Once not so long ago, it was understood among those who thought about such things that writing was a dying art form, a relic from an era when things like time, opportunity, and audiences were available and things like authority, expertise, and artistry mattered. Scholars and critics and other old sticks in the mud mourned the death of the written (and read) word in American culture like other old sticks in the mud in other times mourned the death of gas-powered lamps or the art of conversation or the silent movie. Writers no less important than Philip Roth, who felt his influence waning along with everyone else who made a living behind a typewriter, once told David Remnick, the editor of The New Yorker - another relic with waning influence - that the evidence "is everywhere that the literary era has come to an end." And stodgy pundits and cultural critics like John Humphrys and John Sutherland attacked texting as "bleak, bald, sad shorthand which masks dyslexia, poor spelling and mental laziness" and texters as the linguistic heirs to Genghis Khan.
This was the sad reality of the situation. But as disheartening as circumstances were for these defenders of the word, at the very least they all knew that their point about the less-than-slow death of written language was indisputable, that they were unheeded prophets in a decadent age. And they found comfort in their sanctimony.
But then Clive Thompson - a writer himself - came along with a shocking bit of news: It turns out, according to a study by Andrea Lunsford, professor of writing and rhetoric at Stanford University, that college students' writing isn't getting worse as a result of all that texting, tweeting, and Facebook-updating; it's getting better. According to Thompson, "[f]or Lunsford, technology isn't killing our ability to write. It's reviving it--and pushing our literacy in bold new directions."
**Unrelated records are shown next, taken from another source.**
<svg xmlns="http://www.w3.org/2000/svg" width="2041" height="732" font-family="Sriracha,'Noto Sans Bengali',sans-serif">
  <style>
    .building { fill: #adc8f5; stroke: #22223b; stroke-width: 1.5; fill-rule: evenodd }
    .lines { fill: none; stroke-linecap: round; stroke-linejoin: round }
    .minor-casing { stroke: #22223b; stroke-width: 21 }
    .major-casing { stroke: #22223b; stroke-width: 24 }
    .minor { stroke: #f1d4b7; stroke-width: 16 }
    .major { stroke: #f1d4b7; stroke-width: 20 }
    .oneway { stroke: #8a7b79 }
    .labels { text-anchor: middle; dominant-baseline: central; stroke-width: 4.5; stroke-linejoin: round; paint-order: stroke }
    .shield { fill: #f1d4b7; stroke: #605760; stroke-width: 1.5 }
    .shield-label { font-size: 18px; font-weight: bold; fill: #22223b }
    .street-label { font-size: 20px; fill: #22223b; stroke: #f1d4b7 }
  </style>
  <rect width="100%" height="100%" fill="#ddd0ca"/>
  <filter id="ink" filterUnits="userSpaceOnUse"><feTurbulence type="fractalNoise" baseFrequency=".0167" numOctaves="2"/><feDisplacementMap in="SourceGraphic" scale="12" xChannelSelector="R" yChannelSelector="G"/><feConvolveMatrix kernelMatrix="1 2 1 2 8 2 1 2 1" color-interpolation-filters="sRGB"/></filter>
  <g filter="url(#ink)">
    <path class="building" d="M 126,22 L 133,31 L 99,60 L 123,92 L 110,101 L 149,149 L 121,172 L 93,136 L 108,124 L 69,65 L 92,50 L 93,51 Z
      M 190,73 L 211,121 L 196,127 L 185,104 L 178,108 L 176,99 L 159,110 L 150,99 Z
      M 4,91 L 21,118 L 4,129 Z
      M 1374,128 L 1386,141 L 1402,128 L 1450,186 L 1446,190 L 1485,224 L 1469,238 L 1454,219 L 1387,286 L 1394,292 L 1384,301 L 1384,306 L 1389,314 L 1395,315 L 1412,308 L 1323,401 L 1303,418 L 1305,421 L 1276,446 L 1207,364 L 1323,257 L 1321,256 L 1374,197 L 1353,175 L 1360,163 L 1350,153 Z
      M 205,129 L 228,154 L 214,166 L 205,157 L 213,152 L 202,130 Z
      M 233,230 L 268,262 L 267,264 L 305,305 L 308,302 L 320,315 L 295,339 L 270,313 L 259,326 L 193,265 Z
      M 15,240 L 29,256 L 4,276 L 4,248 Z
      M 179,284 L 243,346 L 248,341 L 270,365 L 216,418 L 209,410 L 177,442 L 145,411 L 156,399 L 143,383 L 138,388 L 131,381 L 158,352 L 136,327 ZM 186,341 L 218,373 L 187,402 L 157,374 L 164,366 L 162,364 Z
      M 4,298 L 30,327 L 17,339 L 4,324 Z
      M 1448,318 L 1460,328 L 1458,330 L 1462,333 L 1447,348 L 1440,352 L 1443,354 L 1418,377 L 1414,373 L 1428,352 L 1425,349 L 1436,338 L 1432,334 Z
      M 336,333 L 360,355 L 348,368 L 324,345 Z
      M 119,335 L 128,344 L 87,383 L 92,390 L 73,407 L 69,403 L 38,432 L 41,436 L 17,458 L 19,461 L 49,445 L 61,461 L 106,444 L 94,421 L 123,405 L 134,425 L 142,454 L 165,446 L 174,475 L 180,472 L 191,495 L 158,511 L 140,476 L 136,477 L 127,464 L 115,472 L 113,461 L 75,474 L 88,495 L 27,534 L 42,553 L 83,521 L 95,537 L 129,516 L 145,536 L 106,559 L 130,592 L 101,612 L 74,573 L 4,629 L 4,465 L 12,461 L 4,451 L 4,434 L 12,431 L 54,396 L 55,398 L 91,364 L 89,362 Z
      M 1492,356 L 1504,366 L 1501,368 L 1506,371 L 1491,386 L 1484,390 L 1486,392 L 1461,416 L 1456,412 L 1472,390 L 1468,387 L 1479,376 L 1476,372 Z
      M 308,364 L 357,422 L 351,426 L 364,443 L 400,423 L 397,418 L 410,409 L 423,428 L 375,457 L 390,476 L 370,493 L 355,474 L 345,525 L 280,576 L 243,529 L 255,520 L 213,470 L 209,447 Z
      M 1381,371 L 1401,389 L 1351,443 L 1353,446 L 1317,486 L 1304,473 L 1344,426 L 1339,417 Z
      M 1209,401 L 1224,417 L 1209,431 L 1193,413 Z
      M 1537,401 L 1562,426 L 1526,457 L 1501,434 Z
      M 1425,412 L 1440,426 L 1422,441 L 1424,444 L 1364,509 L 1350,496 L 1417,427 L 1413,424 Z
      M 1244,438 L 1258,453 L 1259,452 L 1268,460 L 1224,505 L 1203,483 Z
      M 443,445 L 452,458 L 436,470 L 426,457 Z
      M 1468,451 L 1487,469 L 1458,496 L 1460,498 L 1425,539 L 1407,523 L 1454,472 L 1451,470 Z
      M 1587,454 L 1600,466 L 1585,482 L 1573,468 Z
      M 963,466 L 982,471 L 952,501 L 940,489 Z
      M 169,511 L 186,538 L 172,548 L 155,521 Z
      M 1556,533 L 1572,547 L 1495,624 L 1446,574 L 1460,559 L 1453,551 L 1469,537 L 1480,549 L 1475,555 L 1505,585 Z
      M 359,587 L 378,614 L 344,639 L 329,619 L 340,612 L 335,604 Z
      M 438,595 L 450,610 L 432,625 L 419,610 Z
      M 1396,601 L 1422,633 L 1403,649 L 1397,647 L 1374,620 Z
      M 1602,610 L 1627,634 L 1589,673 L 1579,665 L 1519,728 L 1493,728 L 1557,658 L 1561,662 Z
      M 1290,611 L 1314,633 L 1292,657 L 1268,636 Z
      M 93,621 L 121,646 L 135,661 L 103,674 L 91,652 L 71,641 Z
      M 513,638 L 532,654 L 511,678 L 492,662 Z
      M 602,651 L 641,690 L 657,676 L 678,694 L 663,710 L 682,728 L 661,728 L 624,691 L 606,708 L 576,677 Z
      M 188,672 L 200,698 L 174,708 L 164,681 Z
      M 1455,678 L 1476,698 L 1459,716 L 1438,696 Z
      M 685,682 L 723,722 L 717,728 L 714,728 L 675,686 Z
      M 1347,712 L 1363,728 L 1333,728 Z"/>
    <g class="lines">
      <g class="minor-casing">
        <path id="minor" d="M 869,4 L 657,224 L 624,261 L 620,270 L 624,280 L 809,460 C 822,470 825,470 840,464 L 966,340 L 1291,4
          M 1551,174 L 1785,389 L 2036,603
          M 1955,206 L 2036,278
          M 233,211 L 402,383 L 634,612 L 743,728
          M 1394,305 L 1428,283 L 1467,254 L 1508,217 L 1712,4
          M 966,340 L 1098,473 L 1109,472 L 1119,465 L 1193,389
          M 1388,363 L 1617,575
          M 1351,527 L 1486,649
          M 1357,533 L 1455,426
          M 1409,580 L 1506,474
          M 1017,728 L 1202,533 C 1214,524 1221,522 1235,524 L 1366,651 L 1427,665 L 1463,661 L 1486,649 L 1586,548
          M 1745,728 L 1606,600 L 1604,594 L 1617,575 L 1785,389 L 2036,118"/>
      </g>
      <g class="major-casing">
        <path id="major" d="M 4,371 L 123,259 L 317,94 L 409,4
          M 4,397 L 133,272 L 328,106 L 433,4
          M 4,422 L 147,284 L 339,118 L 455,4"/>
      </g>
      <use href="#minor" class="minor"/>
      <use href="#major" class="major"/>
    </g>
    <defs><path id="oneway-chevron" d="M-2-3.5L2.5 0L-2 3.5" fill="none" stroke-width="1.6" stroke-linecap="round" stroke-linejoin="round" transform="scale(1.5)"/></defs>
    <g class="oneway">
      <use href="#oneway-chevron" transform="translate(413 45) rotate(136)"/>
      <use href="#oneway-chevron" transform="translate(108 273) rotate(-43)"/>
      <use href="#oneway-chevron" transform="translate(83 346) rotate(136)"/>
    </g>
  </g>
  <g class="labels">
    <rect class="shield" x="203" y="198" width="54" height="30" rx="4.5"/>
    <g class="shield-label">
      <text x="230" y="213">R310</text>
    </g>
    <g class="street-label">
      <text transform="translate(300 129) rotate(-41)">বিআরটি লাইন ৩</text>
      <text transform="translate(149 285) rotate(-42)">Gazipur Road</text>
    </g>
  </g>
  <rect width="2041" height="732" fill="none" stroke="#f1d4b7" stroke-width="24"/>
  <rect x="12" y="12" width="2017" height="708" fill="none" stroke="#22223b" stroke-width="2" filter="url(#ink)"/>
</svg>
Just look at all the writing these "young people" are doing, Lunsford argued: more than any generation before. "That's because so much socializing takes place online," Thompson wrote, "and it almost always involves text. Of all the writing that the Stanford students did, a stunning 38 percent of it took place out of the classroom--life writing, as Lunsford calls it." Like the fella said, you add 140 to 140 to 140 to 140 and pretty soon all those numbers start adding up to something.
Turns out these kids weren't putting the written word to bed with all their grammatically indifferent updates about the emotional state of their goldfish or their preference for pizza over hot dogs as it relates to an upcoming lunch break; rather, they were rivaling the ancient Greeks with their mastery of the rhetorical art of kairos - "assessing their audience and adapting their tone and technique to best get their point across" - and creating a new golden age of literacy in the process. Sure, it seemed to many that they were squeezing all the life-blood out of the language - leaving trifles like beauty, subtlety, ambiguity, and syntax dying on the floor in the name of quasi-confessional narcissism - but actually they were mastering a new kind of prose, one based on "haiku-like concision" that was designed with its audience (of one or millions) in mind. In interviews, this new generation of Bashos declared that the best prose was the prose that had the greatest effect on the world, whether that effect meant convincing a friend to see this movie rather than that or letting the world know that, indeed, you are bored at work and, yes, you are looking forward to the weekend, and, quite right, you plan on spending the weekend making tiramisu.
And with that all the grumbling stopped. Suddenly the Roths and the Remnicks and the Humphrys and the Sutherlands of the world were satisfied. They too picked up their iPhones and started grousing about the weather and Brad Pitt's new hair-do to their friends all over the world. All of a sudden, they ceased to see the point in flaying themselves for months, even years, at a time, in some garret somewhere, trying to map some hidden corner of the human tragedy, when they could let the world know what they were feeling right then and there and still have time to make it home to watch the season finale of Mad Men. They came to the realization that we aren't living in an artistic age but an age of access, where aesthetic notions like "good" and "bad" and "beautiful" and "meaningful" seem almost comically geriatric and the only thing that matters is availability. They realized, like the Catholics did thousands of years ago, that confession is good for the soul, and so they traded their lonely writer's rooms for the warmth and comfort of the modern electronic confessional booth that is the Internet, and they were happier for it. And the written word lived to fight another day.